Using single-dimension partitioning to improve read performance

Ben

Updated October 26, 2020 22:34

OBJECTIVE:

Use single-dimension partition to improve query performance for certain queries. (Queries which filter on that dimension.)

ADDITIONAL INFORMATION:

In some cases, it can be helpful to have data segments sorted by a particular dimension. If query access is usually filtered by one dimension, sorting by that dimension might reduce seek times and improve query performance. Eg, in a multi-tenant application that stores all tenants in one datasource, with a tenantId dimension.

PROCEDURE:

We can approach this sorting by using single-dimension partitioning. (See 'single_dim' on the partitionsSpec doc page.)

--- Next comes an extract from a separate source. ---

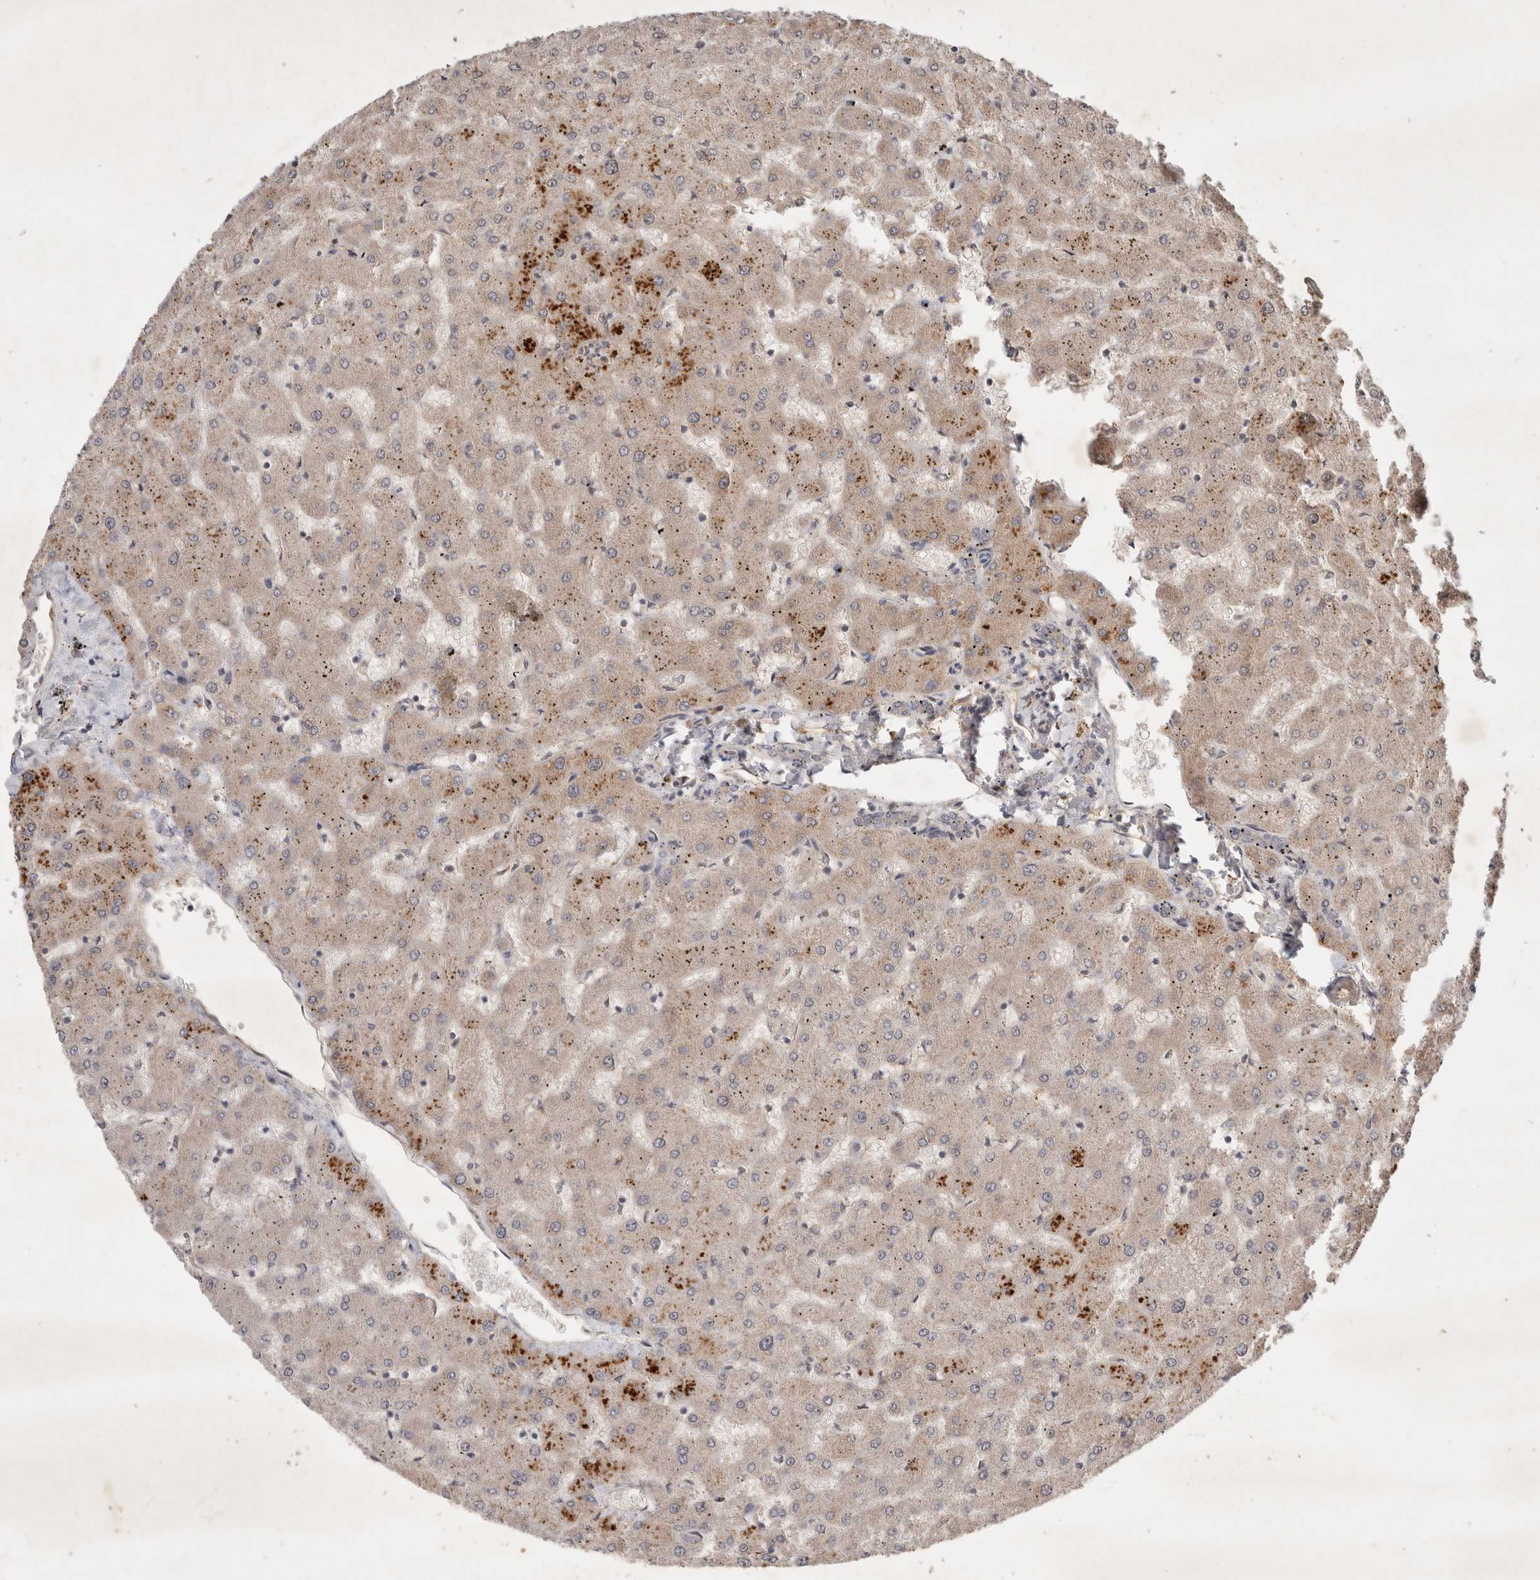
{"staining": {"intensity": "negative", "quantity": "none", "location": "none"}, "tissue": "liver", "cell_type": "Cholangiocytes", "image_type": "normal", "snomed": [{"axis": "morphology", "description": "Normal tissue, NOS"}, {"axis": "topography", "description": "Liver"}], "caption": "This is a image of IHC staining of benign liver, which shows no staining in cholangiocytes.", "gene": "YES1", "patient": {"sex": "female", "age": 63}}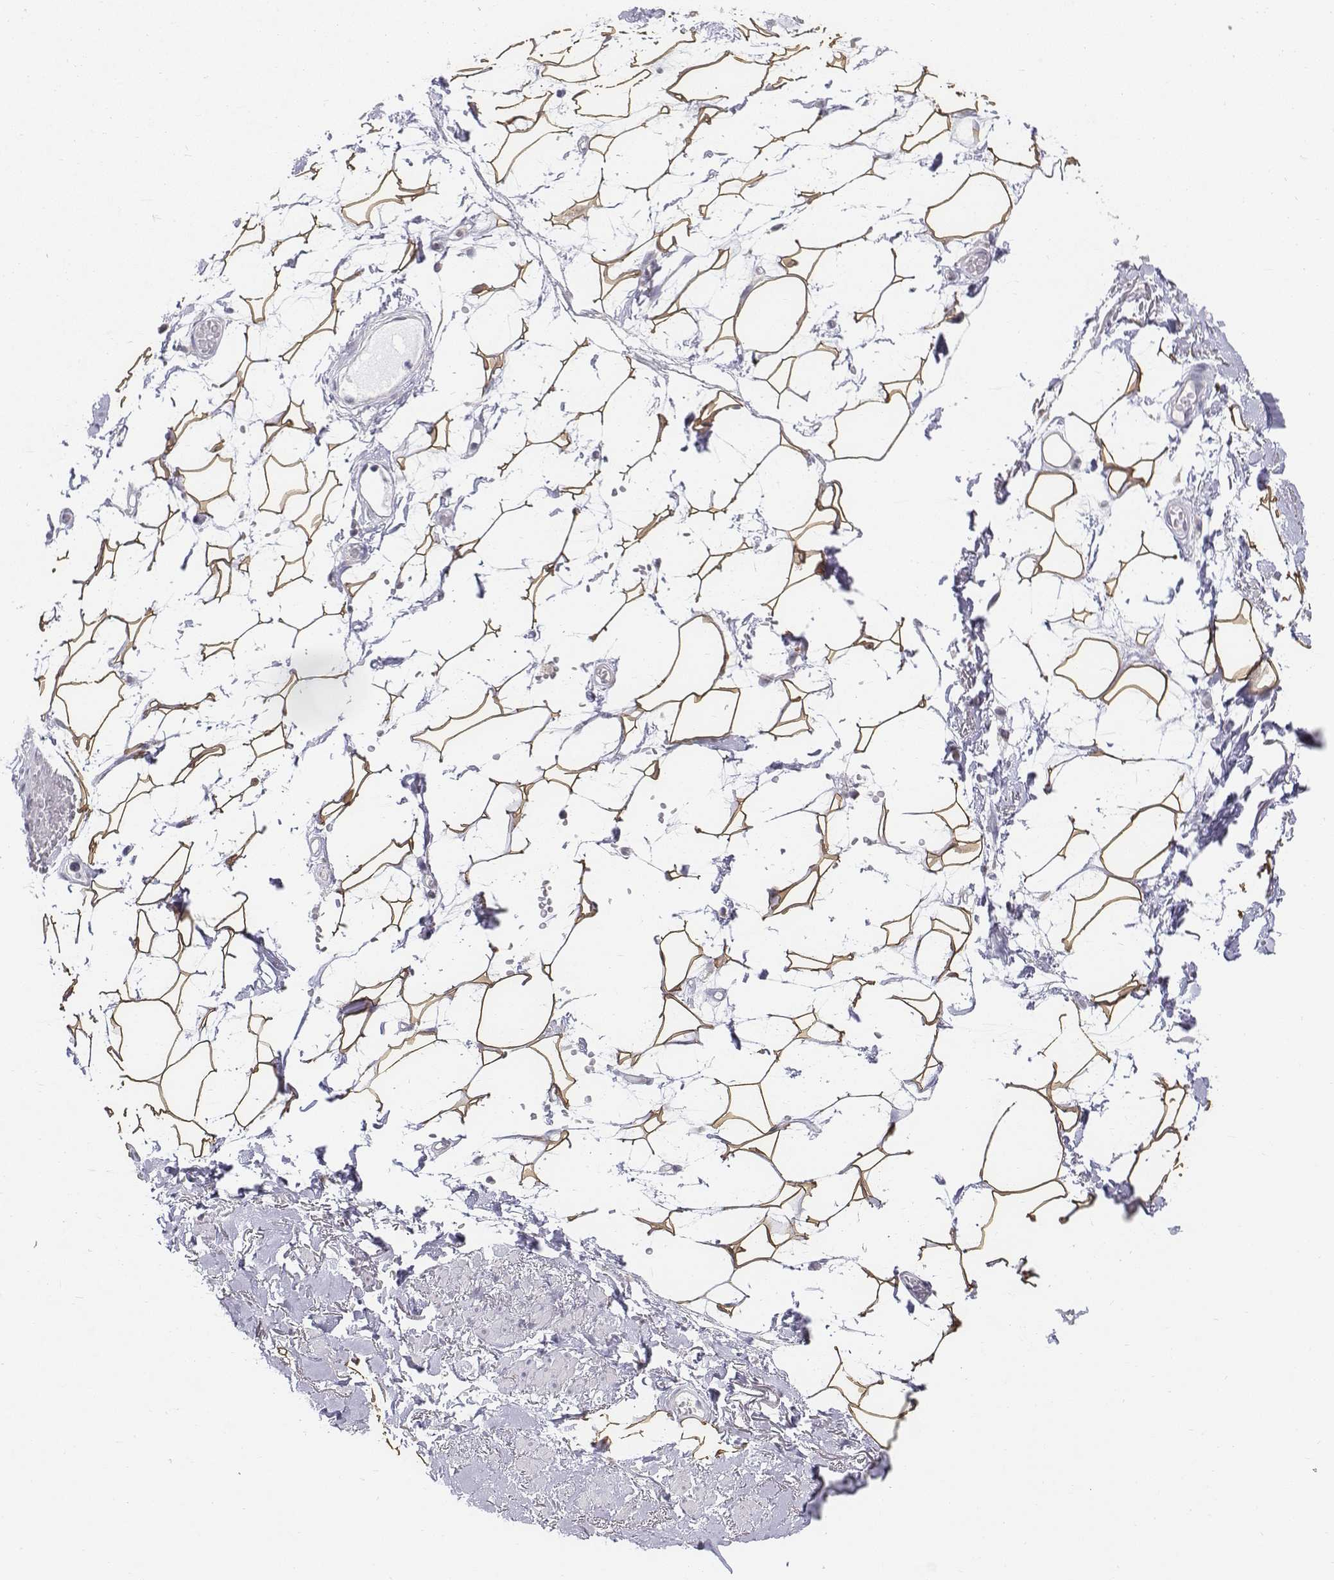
{"staining": {"intensity": "moderate", "quantity": ">75%", "location": "cytoplasmic/membranous"}, "tissue": "adipose tissue", "cell_type": "Adipocytes", "image_type": "normal", "snomed": [{"axis": "morphology", "description": "Normal tissue, NOS"}, {"axis": "topography", "description": "Anal"}, {"axis": "topography", "description": "Peripheral nerve tissue"}], "caption": "Adipocytes show medium levels of moderate cytoplasmic/membranous expression in about >75% of cells in normal adipose tissue.", "gene": "PENK", "patient": {"sex": "male", "age": 78}}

Data is always sorted first by timestamps. With single-dimension partitioning, it's secondarily sorted by the specified partition. Normally, this would mean that the different values (eg, tenantId values) are still spread out all over the place. What can be done is to also create a secondary timestamp column, using the same input timestamp data for the primary one, then set (eg) queryGranularity=segmentGranularity=1 hour, and later query on the desired dimension and the secondary timestamp. This way, the primary timestamps are all truncated to (eg) 1 hour buckets, and within that, data is sorted by the specified single-dimension.

Note that single-dimension is the slowest ingestion method - data has to be sorted before writing to segments. (With hash-based, you just calculate the hash and put it into the appropriate segment.) So writes are slower, which is the trade-off for improved read performance in this case.